This takes us to the second question which merits our determination, namely
whether the High Court was entitled to consider the investigation report
submitted before it by four officers of the rank of Dy. Superintendent of
Police even before the same could be filed before the concerned Magistrate. As
noted herein earlier, a bare perusal of the judgment of the High Court would
also show that the High Court had relied on the investigation report in
quashing the FIR. Now, the question is whether the High Court while exercising
its powers under Section 482 of the Code was justified in relying on the
investigation report which was neither filed before the Magistrate nor a copy
of the same supplied to the appellant. In our view, the High Court has acted in
excess of its jurisdiction by relying on the investigation report and the High
Court was also wrong in directing the report to be submitted before it. It is
now well settled that it is for the investigating agency to submit the report
to the Magistrate. In this connection, we may refer to sub- section (2) of
Section 173 of the Code which runs as under:
(i)
As soon as it is completed the officer in charge of the police station shall
forward to a Magistrate empowered to take cognizance of the offence on a police
report (not necessary therefore omitted). From a bare reading of this
provision, it cannot be disputed that after completion of the investigation,
the officer-in-charge of the police station shall forward the report not to the
High Court where the proceedings under Section 482 of the Code is pending but
to a Magistrate empowered to take cognizance of the offence on such police
report. Therefore, the High Court had acted beyond its power to direct the
investigating agency to file the said report before it in the exercise of power
under Section 482 of the Code. The procedure for submitting an investigation
report has been considered by this Court in Maharashtra [2003] 2 SCC 649. While considering the law on the question as to when
the report of the investigating agency shall be submitted before the Magistrate
where the case is pending, an observation [AIR 1968 SC117] was quoted with
approval by B.P.Singh, J. in M.C. Abrahams case (supra) with which we are
also in full agreement and which is as follows:
Then the question is, what is the position, when the Magistrate is dealing with
a report submitted by the police, under Section 173, that no case is made out
for sending up an accused for trial, which report, as we have already
indicated, is called, in the area in question, as a final report? Even in
those cases, if the Magistrate agrees with the said report, he may accept the
final report and close the proceedings.
But
there may be instances when the Magistrate may take the view, on a consideration
of the final report, that the opinion formed by the police is not based on a
full and complete investigation, in which case, in our opinion, the Magistrate
will have ample jurisdiction to give directions to the police, under Section
156(3), to make a further investigation. That is, if the Magistrate feels,
after considering the final report, that the investigation is unsatisfactory,
or incomplete, or that there is scope for further investigation, it will be
open to the Magistrate to decline to accept the final report and direct the
police to make further investigation under Section 156(3). The police, after
such further investigation, may submit a charge-sheet, or, again submit a final
report, depending upon the further investigation made by them. If ultimately,
the Magistrate forms the opinion that the facts, set out in the final report,
constitute an offence, he can take cognizance of the offence, under Section
190(1)(b), notwithstanding the contrary opinion of the police, expressed in the
final report.
The
function of the Magistracy and the police, are entirely different, and though,
in the circumstances mentioned earlier, the Magistrate may or may not accept
the report, and take suitable action, according to law, he cannot certainly
infringe (sic impinge) upon the jurisdiction of the police, by compelling them
to change their opinion, so as to accord with his view.
Therefore,
to conclude, there is no power, expressly or impliedly conferred under the
Code, on a Magistrate to call upon the police to submit a charge-sheet, when
they have sent a report under Section 169 of the Code, that there is no case
made out for sending up an accused for trial. This court in M.C.

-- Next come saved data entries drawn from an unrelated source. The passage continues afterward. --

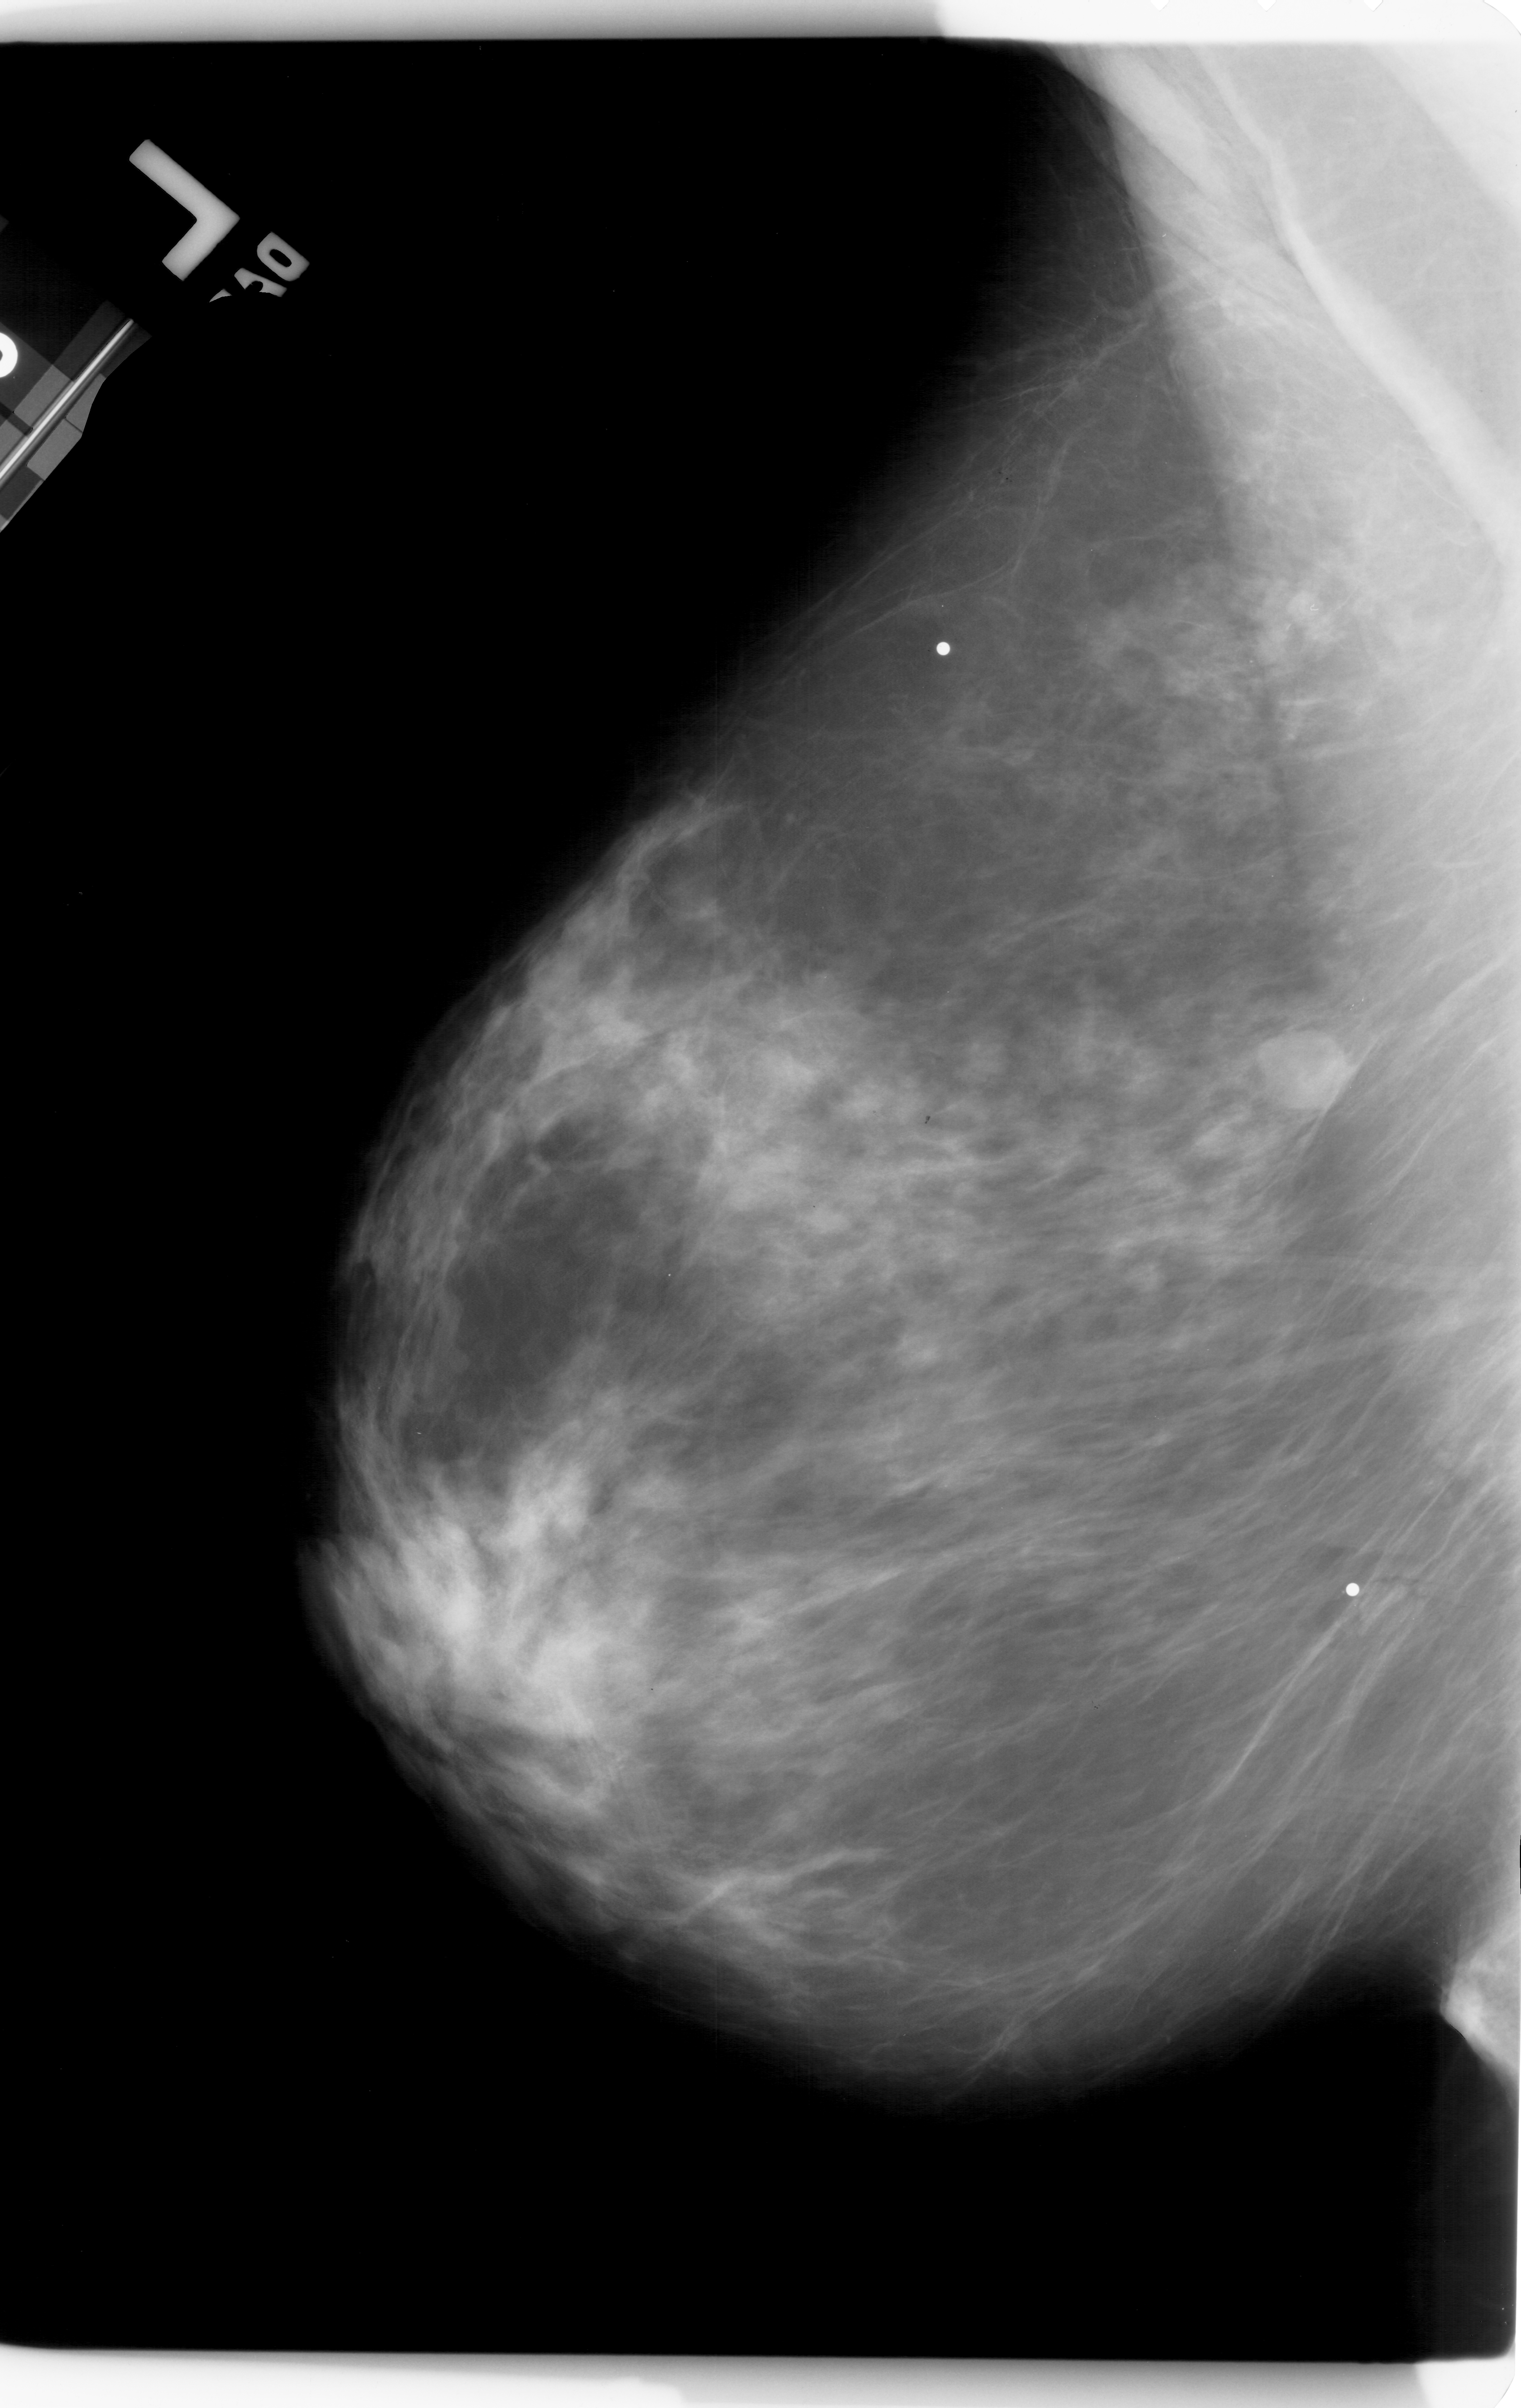
Scanned film-screen mammogram. Left breast. Mediolateral oblique (MLO) view. Breast composition: heterogeneously dense (BI-RADS density category 3 of 4). 1521 × 2408 image matrix.
Expert-marked regions of interest on this film, with their recorded descriptors:
- mass, shape lobulated, margins obscured; BI-RADS assessment category 4; pathology result (as recorded, not read from the image): malignant: bounding box [x1, y1, x2, y2] px = [1263, 1040, 1360, 1122]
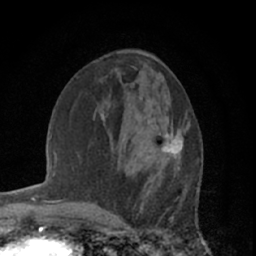
Breast MRI (dynamic contrast-enhanced), one axial slice; slice 25 of 66 in the series (ordered by position); cropped to one breast; dynamic contrast-enhanced series, time point 2 of 7 at this slice position (early post-contrast); 1.5 T; TE 3 ms, TR 6.2 ms; 256 × 256 image matrix. Female patient.
Outlined on this slice (semi-automatically segmented with operator editing):
- enhancing-tissue mask used for the functional tumour volume (all voxels passing the contrast-enhancement thresholds inside the analysis volume; usually the tumour): bounding box <148,117,186,171> (left, top, right, bottom; pixels)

Abrahams case (supra) observed in para 17 as under:
The
principle, therefore, is well settled that it is for the investigating agency
to submit a report to the Magistrate after full and complete investigation. The
investigating agency may submit a report finding the allegations substantiated.
It is also open to the investigating agency to submit a report finding no
material to support the allegations made in the first information report. It is
open to the Magistrate concerned to accept the report or to order further
enquiry. But what is clear is that the Magistrate cannot direct the investigating
agency to submit a report that is in accord with his views. Even in a case
where a report is submitted by the investigating agency finding that no case is
made out for prosecution, it is open to the Magistrate to disagree with the
report and to take cognizance, but what he cannot do is to direct the
investigating agency to submit a report to the effect that the allegations have
been supported by the material collected during the course of
investigation. In our view, applying the principles laid down in the case
of Abhinandan Jha (supra) and M.C.Abrahim (supra) as indicated herein above,
using the report of the investigating agency for quashing the FIR or a criminal
proceeding cannot be sustained. It was impermissible for the High Court to
entertain the report of the investigating agency before the same could be
forwarded and filed before the concerned Magistrate in compliance with Section
173(2) of the Code. In Union of India vs. Prakash P.Hinduja & Anr. [(2003) 6 SCC 195], this
Court in para 20 observed as follows :
Thus
the legal position is absolutely clear and also settled by judicial authorities
that the court would not interfere with the investigation or during the course
of investigation which would mean from the time of the lodging of the First
Information Report till the submission of the report by the officer-in-charge
of the police station in court under Section 173 (2) Code, this field being
exclusively reserved for the investigating agency. Therefore, in view of
our discussions made herein above, while exercising power under Section 482 of
the Code, it is not open to the High Court to rely on the report of the
investigating agency nor can it direct the report to be submitted before it as
the law is very clear that the report of the investigating agency may be
accepted by the Magistrate or the Magistrate may reject the same on
consideration of the material on record. Such being the position, the report of
the investigating agency cannot be relied on by the High Court while exercising
powers under Section 482 of the Code. Accordingly, we are of the view that the
High Court has erred in quashing the FIR on consideration of the investigation
report submitted before it even before the same could be submitted before the
Magistrate. For the reasons aforesaid, we are inclined to interfere with the
order of the High Court and hold that the High Court in quashing the FIR in the
exercise of its inherent powers under Section 482 of the Code by relying on the
investigation report and the findings made therein has acted beyond its
jurisdiction. For the purpose of finding out the commission of a cognizable
offence, the High Court was only required to look into the allegations made in
the complaint or the FIR and to conclude whether a prima facie offence had been
made out by the complainant in the FIR or the complaint or not.
10.
Before parting with this judgment, we may also remind ourselves that the power
under Section 482 of the Code has to be exercised sparingly and in the rarest
of rare cases. In our view, the present case did not warrant such exercise by
the High Court. For the reasons aforesaid, we are unable to sustain the order
of the High Court and the impugned order is accordingly set aside.
The
appeal is allowed to the extent indicated above. The learned Magistrate is
directed to proceed with the case in accordance with law. It is expected that
the Magistrate shall dispose of the criminal proceedings as expeditiously as
possible preferably within six months from the date of communication of this judgment.